Factors Controlling Microbially Induced Desaturation and Precipitation (MIDP) via Denitrification during Continuous Flow

Abstract

Three continuous-flow column experiments were conducted to investigate the effects of nitrate loading rate and input concentrations of acetate and calcium on the effectiveness of denitrification to promote microbially induced desaturation and precipitation (MIDP). MIDP differs from microbially induced carbonate precipitation (MICP) in that it relies upon desaturation by biogenic gas production, along with carbonate precipitation, to improve the behavior of saturated granular soil. Denitrification is a stepwise process that is susceptible to inhibition and accumulation of intermediates, like nitrite, due to unfavorable chemical conditions (e.g., low pH). Therefore, nitrate reduction, nitrite accumulation, calcite saturation, and formation of carbonate precipitates were monitored in the columns. Factors investigated in these experiments included the effects of nitrate loading rate and input concentrations of calcium and acetate.
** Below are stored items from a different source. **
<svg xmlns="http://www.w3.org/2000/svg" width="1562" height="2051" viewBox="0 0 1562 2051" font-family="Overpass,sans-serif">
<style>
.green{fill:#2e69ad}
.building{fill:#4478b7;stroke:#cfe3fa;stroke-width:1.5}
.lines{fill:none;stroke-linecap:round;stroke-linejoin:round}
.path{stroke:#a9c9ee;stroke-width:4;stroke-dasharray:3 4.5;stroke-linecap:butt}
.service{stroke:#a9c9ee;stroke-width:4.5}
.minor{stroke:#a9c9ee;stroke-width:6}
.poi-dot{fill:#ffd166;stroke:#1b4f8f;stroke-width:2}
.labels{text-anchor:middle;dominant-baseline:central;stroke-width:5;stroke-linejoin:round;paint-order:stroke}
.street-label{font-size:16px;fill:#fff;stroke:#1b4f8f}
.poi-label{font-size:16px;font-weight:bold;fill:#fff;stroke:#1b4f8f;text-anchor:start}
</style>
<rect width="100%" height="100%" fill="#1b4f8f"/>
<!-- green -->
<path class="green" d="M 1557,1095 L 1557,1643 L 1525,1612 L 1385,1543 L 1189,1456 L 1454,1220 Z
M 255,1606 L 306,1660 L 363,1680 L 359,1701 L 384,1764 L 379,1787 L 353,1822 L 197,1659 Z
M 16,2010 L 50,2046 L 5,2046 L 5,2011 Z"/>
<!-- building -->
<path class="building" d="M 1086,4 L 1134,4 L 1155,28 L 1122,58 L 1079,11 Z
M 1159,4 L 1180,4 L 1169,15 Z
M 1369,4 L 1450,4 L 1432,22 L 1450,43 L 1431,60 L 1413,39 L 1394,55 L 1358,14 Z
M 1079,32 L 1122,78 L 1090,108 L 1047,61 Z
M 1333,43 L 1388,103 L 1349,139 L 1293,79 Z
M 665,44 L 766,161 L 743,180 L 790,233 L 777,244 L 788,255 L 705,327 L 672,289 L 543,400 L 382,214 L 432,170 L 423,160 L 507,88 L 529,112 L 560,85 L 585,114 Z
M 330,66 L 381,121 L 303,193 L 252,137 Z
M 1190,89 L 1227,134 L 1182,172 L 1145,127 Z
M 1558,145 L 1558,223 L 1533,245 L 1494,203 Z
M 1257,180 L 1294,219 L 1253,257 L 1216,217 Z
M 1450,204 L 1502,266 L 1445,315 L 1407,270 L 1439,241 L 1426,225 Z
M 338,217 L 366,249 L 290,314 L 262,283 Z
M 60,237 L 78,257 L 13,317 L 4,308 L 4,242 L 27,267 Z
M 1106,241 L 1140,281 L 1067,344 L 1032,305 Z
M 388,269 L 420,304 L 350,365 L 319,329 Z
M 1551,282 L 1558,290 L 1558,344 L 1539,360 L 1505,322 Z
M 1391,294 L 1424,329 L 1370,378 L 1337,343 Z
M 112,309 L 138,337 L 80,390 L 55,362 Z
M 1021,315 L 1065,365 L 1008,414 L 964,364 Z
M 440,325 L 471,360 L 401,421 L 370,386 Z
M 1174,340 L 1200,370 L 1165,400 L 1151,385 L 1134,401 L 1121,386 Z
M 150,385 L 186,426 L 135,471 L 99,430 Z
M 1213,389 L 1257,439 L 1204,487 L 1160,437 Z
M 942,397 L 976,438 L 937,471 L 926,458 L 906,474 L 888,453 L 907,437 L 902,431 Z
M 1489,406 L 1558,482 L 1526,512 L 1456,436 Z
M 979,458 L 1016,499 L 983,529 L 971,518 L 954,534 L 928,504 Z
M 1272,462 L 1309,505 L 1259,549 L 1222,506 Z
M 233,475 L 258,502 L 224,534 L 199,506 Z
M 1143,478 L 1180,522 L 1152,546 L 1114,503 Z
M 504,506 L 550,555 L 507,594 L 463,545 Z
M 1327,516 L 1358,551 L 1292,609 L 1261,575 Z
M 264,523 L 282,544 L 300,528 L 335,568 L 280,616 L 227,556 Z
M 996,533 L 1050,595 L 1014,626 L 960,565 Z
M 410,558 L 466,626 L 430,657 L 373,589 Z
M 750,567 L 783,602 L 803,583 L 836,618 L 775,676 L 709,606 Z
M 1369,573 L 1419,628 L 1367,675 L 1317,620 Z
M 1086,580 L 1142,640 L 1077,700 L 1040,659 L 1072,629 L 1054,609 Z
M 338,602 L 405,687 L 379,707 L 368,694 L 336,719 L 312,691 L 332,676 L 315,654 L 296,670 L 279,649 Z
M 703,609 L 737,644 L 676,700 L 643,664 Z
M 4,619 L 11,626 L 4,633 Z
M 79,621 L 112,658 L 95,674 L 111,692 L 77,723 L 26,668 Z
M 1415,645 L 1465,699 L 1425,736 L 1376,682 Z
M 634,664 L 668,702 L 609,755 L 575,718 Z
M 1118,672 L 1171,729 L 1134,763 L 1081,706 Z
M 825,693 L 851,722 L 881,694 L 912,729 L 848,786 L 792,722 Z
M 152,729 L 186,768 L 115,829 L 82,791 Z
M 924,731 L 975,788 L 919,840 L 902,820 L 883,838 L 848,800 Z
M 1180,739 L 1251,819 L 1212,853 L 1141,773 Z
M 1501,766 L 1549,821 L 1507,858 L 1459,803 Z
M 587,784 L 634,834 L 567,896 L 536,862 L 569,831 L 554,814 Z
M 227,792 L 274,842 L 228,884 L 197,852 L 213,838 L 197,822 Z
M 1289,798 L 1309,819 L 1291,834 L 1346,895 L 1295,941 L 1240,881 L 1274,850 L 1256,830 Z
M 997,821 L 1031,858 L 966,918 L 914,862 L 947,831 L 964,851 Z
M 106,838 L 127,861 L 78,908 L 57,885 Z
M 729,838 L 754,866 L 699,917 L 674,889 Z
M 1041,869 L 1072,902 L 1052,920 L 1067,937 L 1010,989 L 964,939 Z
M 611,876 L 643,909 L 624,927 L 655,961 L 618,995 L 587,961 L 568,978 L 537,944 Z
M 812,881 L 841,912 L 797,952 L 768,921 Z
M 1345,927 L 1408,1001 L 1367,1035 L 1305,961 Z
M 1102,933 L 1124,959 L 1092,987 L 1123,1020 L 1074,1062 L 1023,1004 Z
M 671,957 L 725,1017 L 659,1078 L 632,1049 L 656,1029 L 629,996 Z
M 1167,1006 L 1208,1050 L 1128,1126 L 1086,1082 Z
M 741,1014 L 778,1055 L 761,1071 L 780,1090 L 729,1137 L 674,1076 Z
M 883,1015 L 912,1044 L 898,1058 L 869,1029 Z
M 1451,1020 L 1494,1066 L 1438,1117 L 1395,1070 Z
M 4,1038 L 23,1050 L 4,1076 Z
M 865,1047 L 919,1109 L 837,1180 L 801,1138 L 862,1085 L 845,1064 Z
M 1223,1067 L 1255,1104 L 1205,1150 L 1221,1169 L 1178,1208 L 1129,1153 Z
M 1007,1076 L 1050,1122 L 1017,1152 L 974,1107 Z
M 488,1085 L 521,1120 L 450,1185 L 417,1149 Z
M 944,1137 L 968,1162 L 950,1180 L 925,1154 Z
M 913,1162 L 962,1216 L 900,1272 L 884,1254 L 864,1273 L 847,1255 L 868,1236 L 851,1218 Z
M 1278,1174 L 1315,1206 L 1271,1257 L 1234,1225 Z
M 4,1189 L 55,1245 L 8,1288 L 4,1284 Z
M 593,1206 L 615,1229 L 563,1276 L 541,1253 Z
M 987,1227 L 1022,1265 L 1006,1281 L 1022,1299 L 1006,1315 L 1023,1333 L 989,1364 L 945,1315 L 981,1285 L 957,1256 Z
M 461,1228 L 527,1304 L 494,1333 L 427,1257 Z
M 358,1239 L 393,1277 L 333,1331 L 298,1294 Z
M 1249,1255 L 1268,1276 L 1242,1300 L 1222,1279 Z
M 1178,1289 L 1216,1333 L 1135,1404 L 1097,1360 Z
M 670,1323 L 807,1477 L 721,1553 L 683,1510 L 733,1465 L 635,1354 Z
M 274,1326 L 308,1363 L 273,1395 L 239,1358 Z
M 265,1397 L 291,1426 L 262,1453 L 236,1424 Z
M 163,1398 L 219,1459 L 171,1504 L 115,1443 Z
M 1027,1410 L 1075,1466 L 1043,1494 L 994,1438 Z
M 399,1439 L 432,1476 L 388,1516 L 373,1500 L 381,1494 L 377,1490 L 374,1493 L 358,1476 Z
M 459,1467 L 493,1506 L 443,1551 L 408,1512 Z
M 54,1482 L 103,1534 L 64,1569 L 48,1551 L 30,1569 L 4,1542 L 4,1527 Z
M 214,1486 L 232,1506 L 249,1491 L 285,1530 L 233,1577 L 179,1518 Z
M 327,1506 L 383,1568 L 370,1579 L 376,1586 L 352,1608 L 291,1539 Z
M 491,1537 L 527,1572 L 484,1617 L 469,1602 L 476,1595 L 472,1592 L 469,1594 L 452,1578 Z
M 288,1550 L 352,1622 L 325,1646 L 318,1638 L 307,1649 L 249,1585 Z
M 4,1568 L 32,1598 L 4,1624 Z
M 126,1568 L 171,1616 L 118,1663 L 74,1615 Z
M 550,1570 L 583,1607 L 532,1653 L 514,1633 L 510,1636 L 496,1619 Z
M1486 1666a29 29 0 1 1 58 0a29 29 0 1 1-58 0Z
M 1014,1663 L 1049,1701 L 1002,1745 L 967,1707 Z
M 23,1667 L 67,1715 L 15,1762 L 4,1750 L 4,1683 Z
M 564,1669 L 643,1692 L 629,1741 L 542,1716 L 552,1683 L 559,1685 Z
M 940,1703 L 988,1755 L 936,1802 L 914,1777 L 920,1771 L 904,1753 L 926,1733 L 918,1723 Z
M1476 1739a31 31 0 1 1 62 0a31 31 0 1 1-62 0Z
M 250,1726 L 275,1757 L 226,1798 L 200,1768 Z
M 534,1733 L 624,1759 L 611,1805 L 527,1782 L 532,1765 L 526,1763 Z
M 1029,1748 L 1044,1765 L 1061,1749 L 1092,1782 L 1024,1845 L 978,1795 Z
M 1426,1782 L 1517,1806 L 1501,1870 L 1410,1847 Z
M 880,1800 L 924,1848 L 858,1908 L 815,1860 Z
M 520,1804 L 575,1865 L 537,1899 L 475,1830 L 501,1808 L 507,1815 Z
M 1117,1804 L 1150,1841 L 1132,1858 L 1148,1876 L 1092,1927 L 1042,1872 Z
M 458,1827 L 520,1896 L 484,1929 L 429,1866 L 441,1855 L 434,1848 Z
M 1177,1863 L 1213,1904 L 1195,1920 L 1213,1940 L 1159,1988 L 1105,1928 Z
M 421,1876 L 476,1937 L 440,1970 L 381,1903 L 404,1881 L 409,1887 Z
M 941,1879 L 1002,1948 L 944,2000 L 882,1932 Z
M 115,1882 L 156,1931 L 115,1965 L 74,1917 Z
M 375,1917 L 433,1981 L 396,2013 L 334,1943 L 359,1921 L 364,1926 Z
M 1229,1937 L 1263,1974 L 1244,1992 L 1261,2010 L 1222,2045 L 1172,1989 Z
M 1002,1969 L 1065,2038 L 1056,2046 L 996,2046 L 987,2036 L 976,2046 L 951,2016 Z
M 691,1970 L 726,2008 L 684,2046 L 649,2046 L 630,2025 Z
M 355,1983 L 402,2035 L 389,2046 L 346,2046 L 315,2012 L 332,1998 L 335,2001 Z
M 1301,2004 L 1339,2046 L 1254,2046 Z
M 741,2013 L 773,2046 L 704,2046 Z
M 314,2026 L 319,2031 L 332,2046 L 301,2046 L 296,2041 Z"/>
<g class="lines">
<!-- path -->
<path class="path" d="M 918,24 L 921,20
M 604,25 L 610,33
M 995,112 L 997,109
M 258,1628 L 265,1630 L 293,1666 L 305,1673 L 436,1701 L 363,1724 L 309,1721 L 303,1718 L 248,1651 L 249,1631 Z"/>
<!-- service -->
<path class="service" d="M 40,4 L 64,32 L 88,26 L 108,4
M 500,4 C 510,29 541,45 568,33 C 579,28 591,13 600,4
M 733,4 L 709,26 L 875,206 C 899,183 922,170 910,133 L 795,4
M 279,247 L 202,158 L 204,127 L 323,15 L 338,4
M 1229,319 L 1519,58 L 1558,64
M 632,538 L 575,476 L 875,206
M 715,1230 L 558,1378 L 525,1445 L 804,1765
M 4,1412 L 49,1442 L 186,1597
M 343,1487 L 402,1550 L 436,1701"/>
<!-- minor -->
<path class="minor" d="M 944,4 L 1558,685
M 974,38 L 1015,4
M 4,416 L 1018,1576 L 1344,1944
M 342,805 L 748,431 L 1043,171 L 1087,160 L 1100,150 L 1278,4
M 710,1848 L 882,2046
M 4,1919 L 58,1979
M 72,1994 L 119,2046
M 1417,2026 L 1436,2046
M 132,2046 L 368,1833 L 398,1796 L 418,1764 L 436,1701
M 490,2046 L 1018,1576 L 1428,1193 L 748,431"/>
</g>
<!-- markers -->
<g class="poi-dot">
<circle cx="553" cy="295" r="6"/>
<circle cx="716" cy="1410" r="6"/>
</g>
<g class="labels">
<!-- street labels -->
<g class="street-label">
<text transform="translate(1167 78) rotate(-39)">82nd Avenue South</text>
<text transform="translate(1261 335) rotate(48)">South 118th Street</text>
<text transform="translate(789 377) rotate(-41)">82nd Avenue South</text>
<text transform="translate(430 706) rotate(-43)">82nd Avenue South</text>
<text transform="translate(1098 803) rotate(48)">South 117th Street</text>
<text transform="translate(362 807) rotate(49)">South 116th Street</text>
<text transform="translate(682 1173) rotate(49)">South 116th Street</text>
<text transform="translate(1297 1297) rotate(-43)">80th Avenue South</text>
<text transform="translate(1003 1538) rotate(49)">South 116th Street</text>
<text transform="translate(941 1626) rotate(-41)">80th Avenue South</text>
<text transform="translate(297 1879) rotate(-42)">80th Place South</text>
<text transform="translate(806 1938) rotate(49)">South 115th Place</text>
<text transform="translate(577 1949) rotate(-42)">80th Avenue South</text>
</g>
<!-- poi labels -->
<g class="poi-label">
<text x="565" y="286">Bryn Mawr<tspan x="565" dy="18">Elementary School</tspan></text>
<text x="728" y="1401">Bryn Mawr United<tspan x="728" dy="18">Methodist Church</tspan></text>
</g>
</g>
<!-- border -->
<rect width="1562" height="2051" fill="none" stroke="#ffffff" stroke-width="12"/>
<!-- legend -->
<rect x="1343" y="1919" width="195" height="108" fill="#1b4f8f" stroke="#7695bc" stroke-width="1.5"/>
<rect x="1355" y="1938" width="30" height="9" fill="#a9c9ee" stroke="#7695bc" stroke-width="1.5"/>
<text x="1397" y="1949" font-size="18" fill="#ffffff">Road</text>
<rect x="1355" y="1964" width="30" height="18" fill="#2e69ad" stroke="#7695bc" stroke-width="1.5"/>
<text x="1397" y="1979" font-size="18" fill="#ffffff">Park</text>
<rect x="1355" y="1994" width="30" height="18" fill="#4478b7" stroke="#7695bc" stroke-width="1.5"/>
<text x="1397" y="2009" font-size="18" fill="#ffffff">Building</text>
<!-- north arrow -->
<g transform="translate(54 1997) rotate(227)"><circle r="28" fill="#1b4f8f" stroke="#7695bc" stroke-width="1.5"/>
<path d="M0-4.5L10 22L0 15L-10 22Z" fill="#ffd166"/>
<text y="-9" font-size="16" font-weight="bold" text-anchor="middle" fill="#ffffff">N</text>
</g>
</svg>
Low nitrate-loading rates (i.e., ≤0.7 mol/m2-day) generally led to favorable outcomes (i.e., less accumulation of intermediates and more efficient carbonate precipitation). However, faster precipitation rates associated with low nitrate-loading rates led to smaller carbonate crystals and a less uniform precipitation pattern (i.e., precipitation focused near the nutrient source). Input concentrations of calcium and acetate also affected MIDP, but to a lesser extent than nitrate loading rate. The most important stimulated denitrifying bacteria, identified via 16S rDNA sequencing of suspended and dissolved DNA in the soil columns, were Bacillus species, Pseudomonas species, Brevundimonas species, and members of the Rhizobiaceae family. The results support that lower nitrate loading rates can be beneficial for MIDP although higher nitrate loading rates might be useful for some soil improvement applications.